=== Begin Enclosure ===
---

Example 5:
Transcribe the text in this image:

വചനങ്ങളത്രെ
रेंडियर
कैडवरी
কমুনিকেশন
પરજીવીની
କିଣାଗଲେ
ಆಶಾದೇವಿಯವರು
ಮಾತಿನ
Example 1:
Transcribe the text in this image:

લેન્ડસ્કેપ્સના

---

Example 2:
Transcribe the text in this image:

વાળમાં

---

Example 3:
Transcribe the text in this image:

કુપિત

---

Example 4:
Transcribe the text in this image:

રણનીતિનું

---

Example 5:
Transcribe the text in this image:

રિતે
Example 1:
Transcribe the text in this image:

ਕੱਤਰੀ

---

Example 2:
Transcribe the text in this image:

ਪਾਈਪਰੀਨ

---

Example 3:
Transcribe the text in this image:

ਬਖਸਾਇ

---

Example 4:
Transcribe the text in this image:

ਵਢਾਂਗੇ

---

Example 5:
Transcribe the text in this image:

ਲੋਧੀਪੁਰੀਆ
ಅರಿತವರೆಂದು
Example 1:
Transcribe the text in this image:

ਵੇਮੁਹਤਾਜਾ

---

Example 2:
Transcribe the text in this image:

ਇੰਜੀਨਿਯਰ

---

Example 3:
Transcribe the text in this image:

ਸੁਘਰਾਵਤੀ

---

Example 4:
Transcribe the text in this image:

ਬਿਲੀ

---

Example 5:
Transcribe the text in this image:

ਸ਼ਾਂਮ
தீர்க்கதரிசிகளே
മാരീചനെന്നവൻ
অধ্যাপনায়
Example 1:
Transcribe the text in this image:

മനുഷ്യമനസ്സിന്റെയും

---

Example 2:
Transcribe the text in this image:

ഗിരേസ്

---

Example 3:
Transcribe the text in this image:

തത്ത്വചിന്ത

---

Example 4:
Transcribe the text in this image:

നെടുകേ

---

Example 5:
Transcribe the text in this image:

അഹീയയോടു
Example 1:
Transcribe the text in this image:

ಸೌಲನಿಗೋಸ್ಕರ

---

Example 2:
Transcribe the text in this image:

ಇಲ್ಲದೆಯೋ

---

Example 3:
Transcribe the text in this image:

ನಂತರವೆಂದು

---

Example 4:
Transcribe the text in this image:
=== End Enclosure ===
What needs to be done: Quote each line of the listing above exactly.

Reply to the exercise:
---

Example 5:
Transcribe the text in this image:

വചനങ്ങളത്രെ
रेंडियर
कैडवरी
কমুনিকেশন
પરજીવીની
କିଣାଗଲେ
ಆಶಾದೇವಿಯವರು
ಮಾತಿನ
Example 1:
Transcribe the text in this image:

લેન્ડસ્કેપ્સના

---

Example 2:
Transcribe the text in this image:

વાળમાં

---

Example 3:
Transcribe the text in this image:

કુપિત

---

Example 4:
Transcribe the text in this image:

રણનીતિનું

---

Example 5:
Transcribe the text in this image:

રિતે
Example 1:
Transcribe the text in this image:

ਕੱਤਰੀ

---

Example 2:
Transcribe the text in this image:

ਪਾਈਪਰੀਨ

---

Example 3:
Transcribe the text in this image:

ਬਖਸਾਇ

---

Example 4:
Transcribe the text in this image:

ਵਢਾਂਗੇ

---

Example 5:
Transcribe the text in this image:

ਲੋਧੀਪੁਰੀਆ
ಅರಿತವರೆಂದು
Example 1:
Transcribe the text in this image:

ਵੇਮੁਹਤਾਜਾ

---

Example 2:
Transcribe the text in this image:

ਇੰਜੀਨਿਯਰ

---

Example 3:
Transcribe the text in this image:

ਸੁਘਰਾਵਤੀ

---

Example 4:
Transcribe the text in this image:

ਬਿਲੀ

---

Example 5:
Transcribe the text in this image:

ਸ਼ਾਂਮ
தீர்க்கதரிசிகளே
മാരീചനെന്നവൻ
অধ্যাপনায়
Example 1:
Transcribe the text in this image:

മനുഷ്യമനസ്സിന്റെയും

---

Example 2:
Transcribe the text in this image:

ഗിരേസ്

---

Example 3:
Transcribe the text in this image:

തത്ത്വചിന്ത

---

Example 4:
Transcribe the text in this image:

നെടുകേ

---

Example 5:
Transcribe the text in this image:

അഹീയയോടു
Example 1:
Transcribe the text in this image:

ಸೌಲನಿಗೋಸ್ಕರ

---

Example 2:
Transcribe the text in this image:

ಇಲ್ಲದೆಯೋ

---

Example 3:
Transcribe the text in this image:

ನಂತರವೆಂದು

---

Example 4:
Transcribe the text in this image:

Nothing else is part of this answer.